En Bolivia el agua es un recurso tan valioso como escaso. Un informe del Programa de Naciones Unidas para el Desarrollo (PNUD) publicado en 2013 alertó sobre los problemas que sufriría el país por el cambio climático. Entre las recomendaciones del organismo al gobierno, se mencionaba la necesidad de poner freno a la deforestación.

Desde el año 2003 la Fundación Natura trabaja en Bolivia junto a las comunidades de productores para ayudarlos a conservar sus bosques y, así, proteger las fuentes de agua. Según datos de la organización, la mitad del país tiene problemas con el acceso y la calidad del agua.

“Hay lugares que tiene mucha agua y otros que no tienen nada. Somos un país altamente vulnerable a los efectos del cambio climático y el agua está en peligro, aún más con la falta de políticas públicas y leyes que la protejan”, indicó a Journey María Teresa Vargas, Directora Ejecutiva de la Fundación Natura.

El problema de distribución del agua es evidente en la zona de El Chapare, donde llueve todo el año, el clima es húmedo y hay agua en grandes cantidades.
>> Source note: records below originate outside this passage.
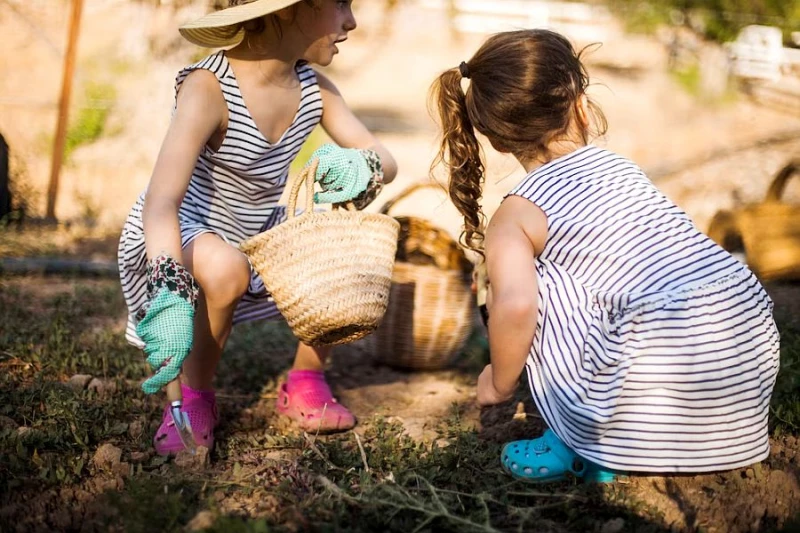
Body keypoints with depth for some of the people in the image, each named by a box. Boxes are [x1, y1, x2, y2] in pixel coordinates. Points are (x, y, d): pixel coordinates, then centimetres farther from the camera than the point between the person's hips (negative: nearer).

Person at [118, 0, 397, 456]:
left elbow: (383, 160, -7)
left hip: (256, 236, 6)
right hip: (171, 241, -6)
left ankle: (305, 384, 6)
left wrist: (362, 168, -33)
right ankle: (194, 397, -11)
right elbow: (161, 202, -39)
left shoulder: (315, 88, -7)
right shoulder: (208, 88, -28)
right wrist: (172, 297, -54)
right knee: (224, 269, -38)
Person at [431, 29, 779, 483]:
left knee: (541, 282, 4)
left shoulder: (514, 217, -2)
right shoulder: (618, 164, 17)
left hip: (666, 376, -7)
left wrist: (500, 381, 1)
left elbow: (515, 305, -19)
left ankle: (580, 442, 12)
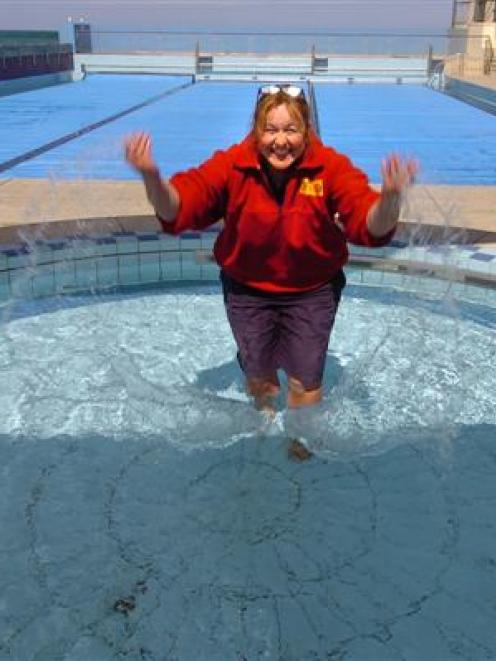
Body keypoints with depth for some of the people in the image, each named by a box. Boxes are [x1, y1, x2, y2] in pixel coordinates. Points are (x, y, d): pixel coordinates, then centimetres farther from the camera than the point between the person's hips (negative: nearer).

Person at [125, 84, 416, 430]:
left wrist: (390, 197, -54)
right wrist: (152, 178, -46)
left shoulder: (331, 166, -21)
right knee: (258, 376, 19)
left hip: (313, 290, -1)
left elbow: (372, 227, -30)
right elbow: (177, 209, -24)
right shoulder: (231, 164, -19)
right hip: (246, 288, 1)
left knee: (306, 382, 9)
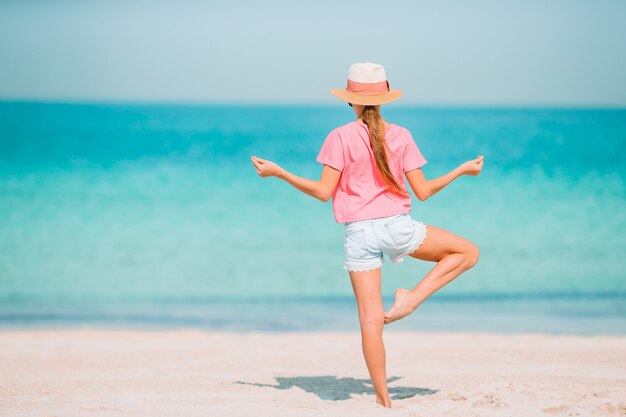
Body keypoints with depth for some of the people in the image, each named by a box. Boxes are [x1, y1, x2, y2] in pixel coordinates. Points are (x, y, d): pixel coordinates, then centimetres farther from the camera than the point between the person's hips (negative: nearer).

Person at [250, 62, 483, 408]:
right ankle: (411, 298, 2)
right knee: (468, 252, 19)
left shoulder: (341, 137, -5)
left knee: (371, 319, 3)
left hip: (359, 234, 0)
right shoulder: (400, 136, 1)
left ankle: (383, 400, 1)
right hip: (398, 226, 0)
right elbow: (422, 191, 2)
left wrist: (277, 172, 0)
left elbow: (323, 191, -8)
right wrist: (462, 170, 17)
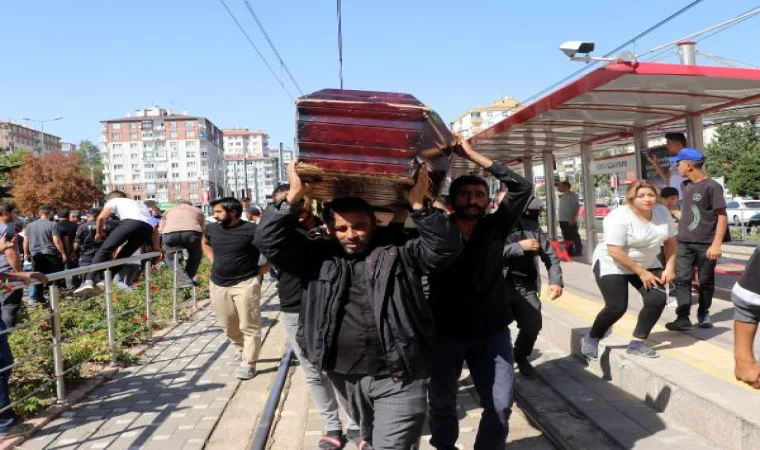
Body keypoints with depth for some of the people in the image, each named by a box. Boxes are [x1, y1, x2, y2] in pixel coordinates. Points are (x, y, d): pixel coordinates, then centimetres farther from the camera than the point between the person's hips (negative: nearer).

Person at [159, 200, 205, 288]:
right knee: (196, 256, 27)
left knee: (170, 257, 23)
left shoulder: (169, 211, 38)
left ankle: (185, 280, 10)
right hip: (193, 232, 0)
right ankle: (188, 278, 23)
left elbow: (160, 230, 33)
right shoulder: (198, 211, 37)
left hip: (170, 233, 0)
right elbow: (203, 230, 33)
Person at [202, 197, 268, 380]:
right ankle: (240, 349, 40)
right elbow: (205, 243, 27)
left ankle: (248, 364, 7)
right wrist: (214, 261, 12)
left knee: (249, 326, -2)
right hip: (218, 285, 6)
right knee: (229, 325, 17)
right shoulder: (212, 228, 3)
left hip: (245, 284, -6)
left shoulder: (252, 230, -15)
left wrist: (263, 268, -10)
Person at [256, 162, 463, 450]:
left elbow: (445, 247, -12)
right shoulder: (317, 257, 3)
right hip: (346, 378, 4)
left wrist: (418, 205, -21)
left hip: (398, 378, -3)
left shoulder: (399, 253, -1)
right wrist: (293, 197, -17)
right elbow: (270, 241, -6)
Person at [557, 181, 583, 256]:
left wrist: (573, 218, -22)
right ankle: (570, 252, 17)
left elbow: (577, 206, -14)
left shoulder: (572, 195, -7)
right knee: (566, 237, 11)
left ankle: (578, 251, 3)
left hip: (570, 221, -8)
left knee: (575, 237, -3)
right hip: (562, 220, 8)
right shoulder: (562, 196, 17)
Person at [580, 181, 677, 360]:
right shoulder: (619, 217, -27)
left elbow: (670, 241, 5)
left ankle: (637, 343, 4)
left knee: (657, 299, -10)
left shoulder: (662, 212, -7)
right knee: (616, 307, -11)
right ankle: (591, 339, 12)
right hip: (612, 265, -6)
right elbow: (615, 251, -29)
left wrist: (670, 268, -5)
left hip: (647, 264, 7)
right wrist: (641, 273, -24)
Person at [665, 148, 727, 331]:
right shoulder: (685, 185, 10)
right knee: (682, 279, -4)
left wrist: (717, 244, -19)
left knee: (706, 281, 8)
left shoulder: (712, 186, -11)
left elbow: (722, 216, -12)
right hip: (683, 242, 5)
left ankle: (704, 314, 24)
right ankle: (683, 318, -6)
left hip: (706, 244, -5)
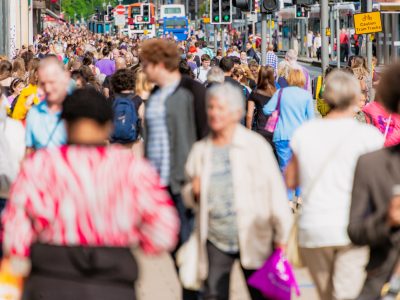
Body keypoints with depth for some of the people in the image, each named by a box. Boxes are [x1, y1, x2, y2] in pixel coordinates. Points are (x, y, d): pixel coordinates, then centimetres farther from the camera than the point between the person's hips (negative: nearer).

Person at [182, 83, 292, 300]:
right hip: (215, 240, 3)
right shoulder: (200, 150, 7)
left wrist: (282, 237, -4)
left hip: (252, 239, -2)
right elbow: (189, 198, 19)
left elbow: (275, 190, -3)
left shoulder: (255, 145, -4)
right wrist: (193, 192, -6)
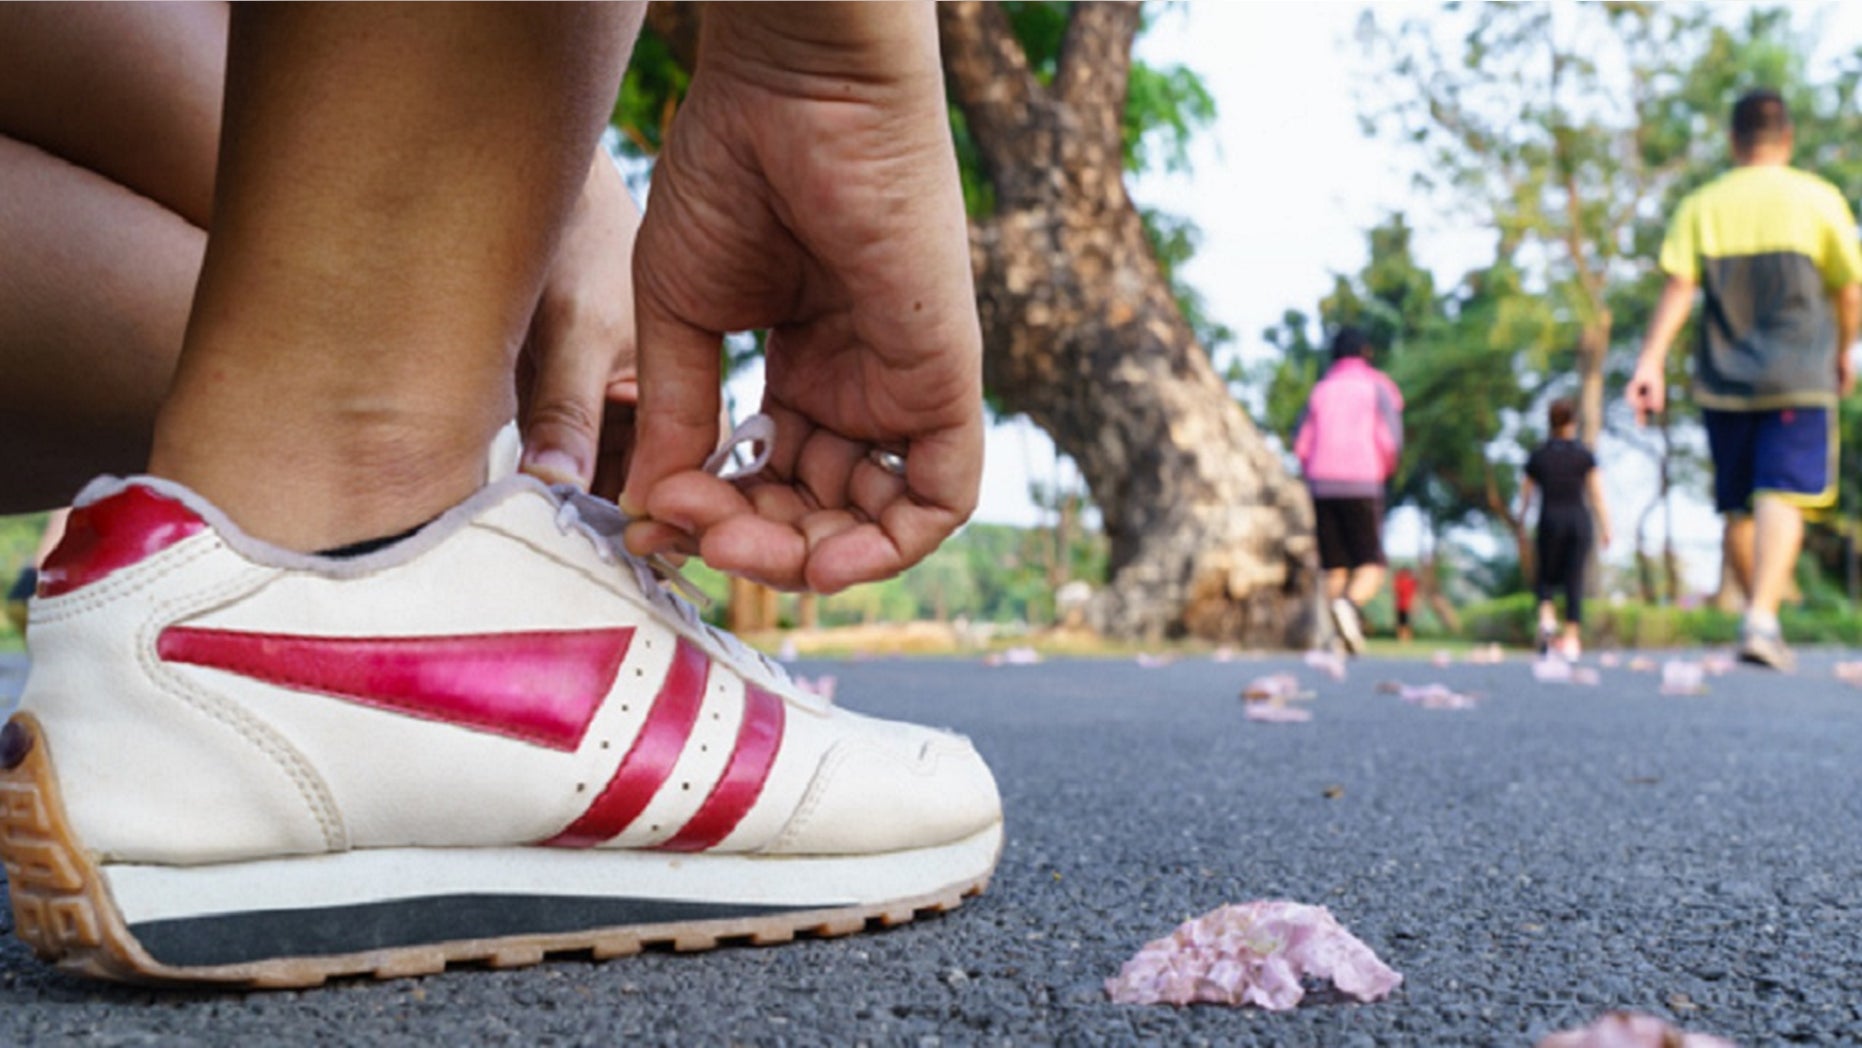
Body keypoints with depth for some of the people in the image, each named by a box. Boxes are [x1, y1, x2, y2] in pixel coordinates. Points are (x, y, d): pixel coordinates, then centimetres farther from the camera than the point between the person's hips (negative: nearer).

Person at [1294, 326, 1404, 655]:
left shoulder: (1320, 389, 14)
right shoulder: (1377, 386, 5)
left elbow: (1301, 445, 8)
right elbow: (1390, 439, -7)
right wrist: (1384, 472, 12)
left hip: (1322, 485, 3)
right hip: (1363, 486, -3)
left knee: (1335, 569, 8)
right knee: (1371, 567, -1)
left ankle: (1341, 640, -1)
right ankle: (1350, 605, -31)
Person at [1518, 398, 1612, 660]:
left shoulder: (1537, 456, 2)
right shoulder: (1585, 455, -1)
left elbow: (1526, 494, 11)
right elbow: (1597, 496, -3)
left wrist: (1522, 516, 30)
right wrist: (1605, 530, 3)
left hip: (1550, 521, 0)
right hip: (1579, 521, 0)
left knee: (1547, 576, 15)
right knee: (1575, 580, 4)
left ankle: (1547, 618, -12)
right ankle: (1571, 640, 0)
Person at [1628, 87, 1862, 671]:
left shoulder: (1700, 205, 5)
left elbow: (1678, 287, -7)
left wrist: (1651, 361, -12)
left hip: (1722, 381, 2)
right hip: (1798, 377, -2)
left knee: (1738, 506, 11)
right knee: (1783, 495, -9)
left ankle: (1759, 612, 21)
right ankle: (1762, 619, -24)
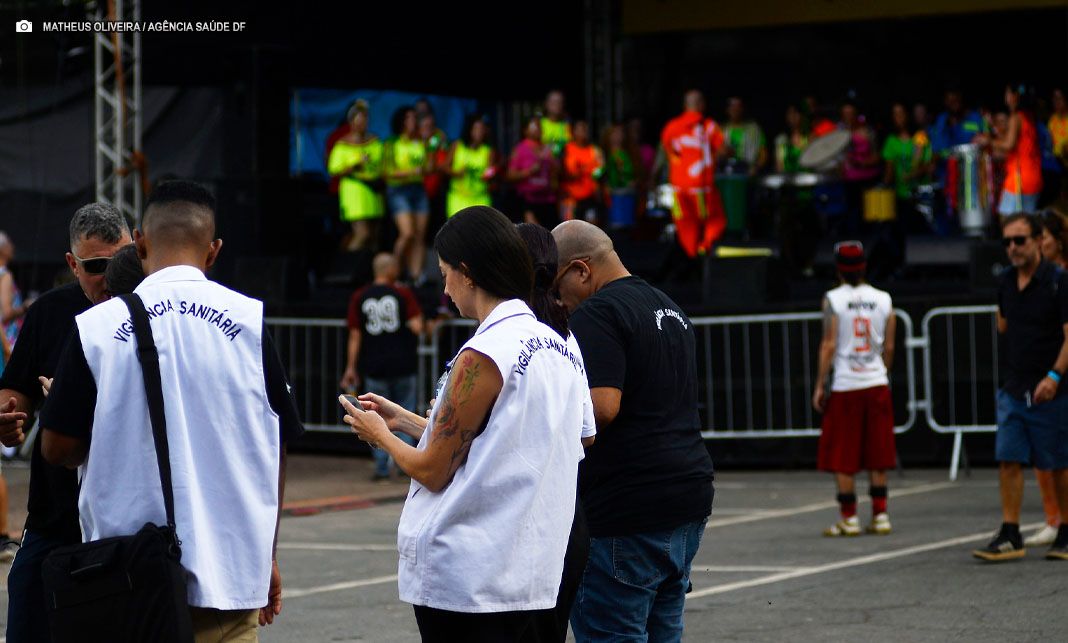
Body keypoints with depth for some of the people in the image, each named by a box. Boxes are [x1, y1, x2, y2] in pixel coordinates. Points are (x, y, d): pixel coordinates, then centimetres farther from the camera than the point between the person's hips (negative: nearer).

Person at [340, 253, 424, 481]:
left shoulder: (359, 298, 3)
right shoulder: (403, 294, -4)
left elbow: (355, 336, 2)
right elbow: (417, 327, -12)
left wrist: (351, 368, 7)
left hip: (374, 367, 1)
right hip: (403, 365, -1)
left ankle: (381, 467, 3)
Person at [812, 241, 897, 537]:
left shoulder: (833, 300, -7)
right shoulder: (883, 300, 4)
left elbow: (829, 345, -10)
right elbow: (889, 347, 6)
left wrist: (820, 385, -5)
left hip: (845, 386, -3)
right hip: (877, 384, 3)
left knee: (842, 459, 4)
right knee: (877, 456, 10)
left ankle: (849, 519, 4)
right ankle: (880, 516, 10)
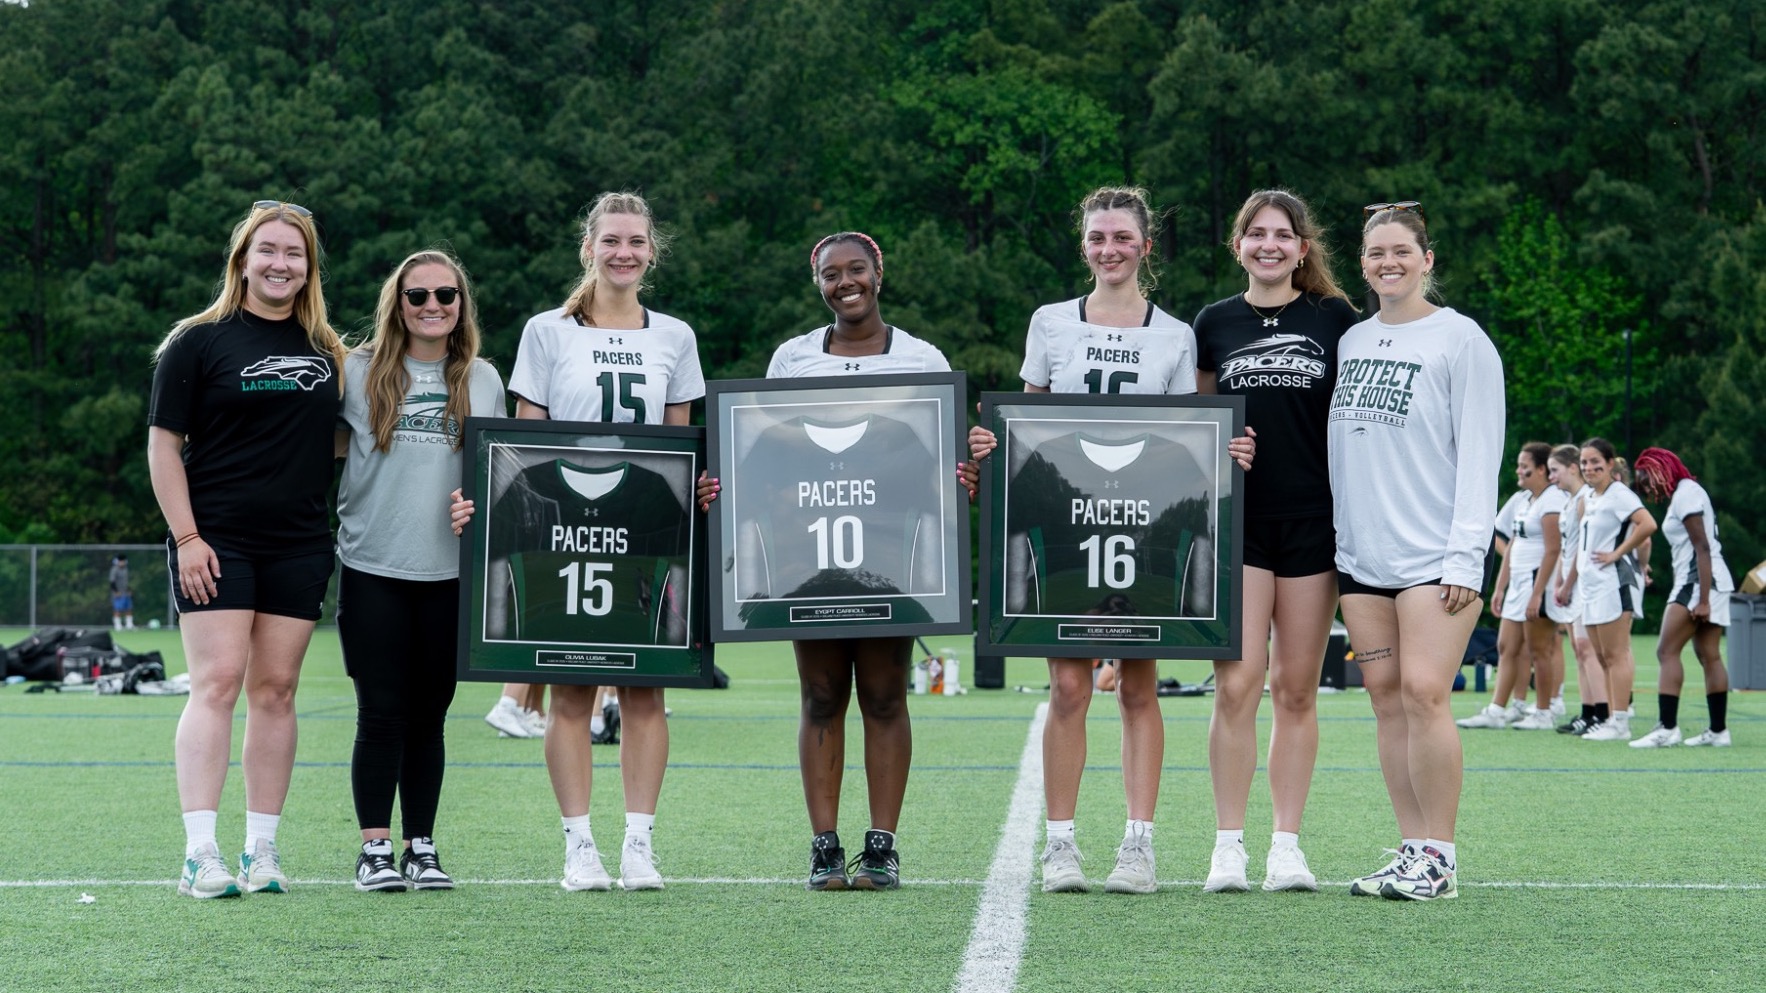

Sin embargo, a solo 200 kilómetros de allí, en la ciudad de Cochabamba, el agua es tan escasa que solo se accede a ella durante algunas horas en el día y, en muchos, casos los ciudadanos deben comprarla de cisternas.

Datos del Ministerio de Medio Ambiente y Agua de Bolivia indican que al menos 9,5 millones de habitantes en todo el país cuentan con acceso a agua potable; es decir, más del 86% de la población. “Ojalá para el 2030 un 95% de la población tenga acceso a un grifo cercano a su vivienda. Estas metas deben ser compartidas y no solo ser el objetivo de una fundación”, opinó la experta de la organización.

Fundación Natura estableció un modelo de trabajo basado en los Acuerdos Recíprocos por Agua (ARA), que contribuyen a la creación de conciencia colectiva y permiten a los municipios implementar políticas públicas para cuidar los bosques y fomentar prácticas de manejo sostenible.

“La amenaza más grande a los ecosistemas es la expansión de la ganadería extensiva que causa el 80% de la deforestación en el Amazonas. Para cada vaca se necesitan seis hectáreas de pasto. En el paso el agua fluye como en el asfalto, no se infiltra como lo hacen los árboles”, sostuvo María Teresa, mientras enumera otras amenazas como la actividad agrícola no controlada o los proyectos de carreteras.

La principal motivación para esta organización es sumar asociados para desarrollar proyectos que velen por las fuentes hídricas además de garantizar la calidad del agua. “Hay mucho trabajo que hacer y requiere la intervención directa del Estado para crear políticas públicas que garanticen la protección de los bosques primarios a 100 metros de las riberas de los ríos”, agregó la experta.

Uno de los proyectos más importantes de la fundación es la reposición de agua en los acuíferos de las cuencas de los ríos Grande y Piraí, una de las más importantes de Bolivia, iniciativa que cuenta con el apoyo de la Fundación Coca-Cola de Bolivia y que se propone restablecer un millón de metros cúbicos de agua al acuífero cruceño.

La Fundación Natura alcanzó importantes resultados gracias a los proyectos y modelos de gestión en conjunto con los gobiernos locales, empresas y beneficiarios. A día de hoy está presente en 60 municipios, pero la meta es superar los 80 a fin de 2019. Hasta el momento se lograron conservar más de medio millón de hectáreas de bosque a través de estos acuerdos.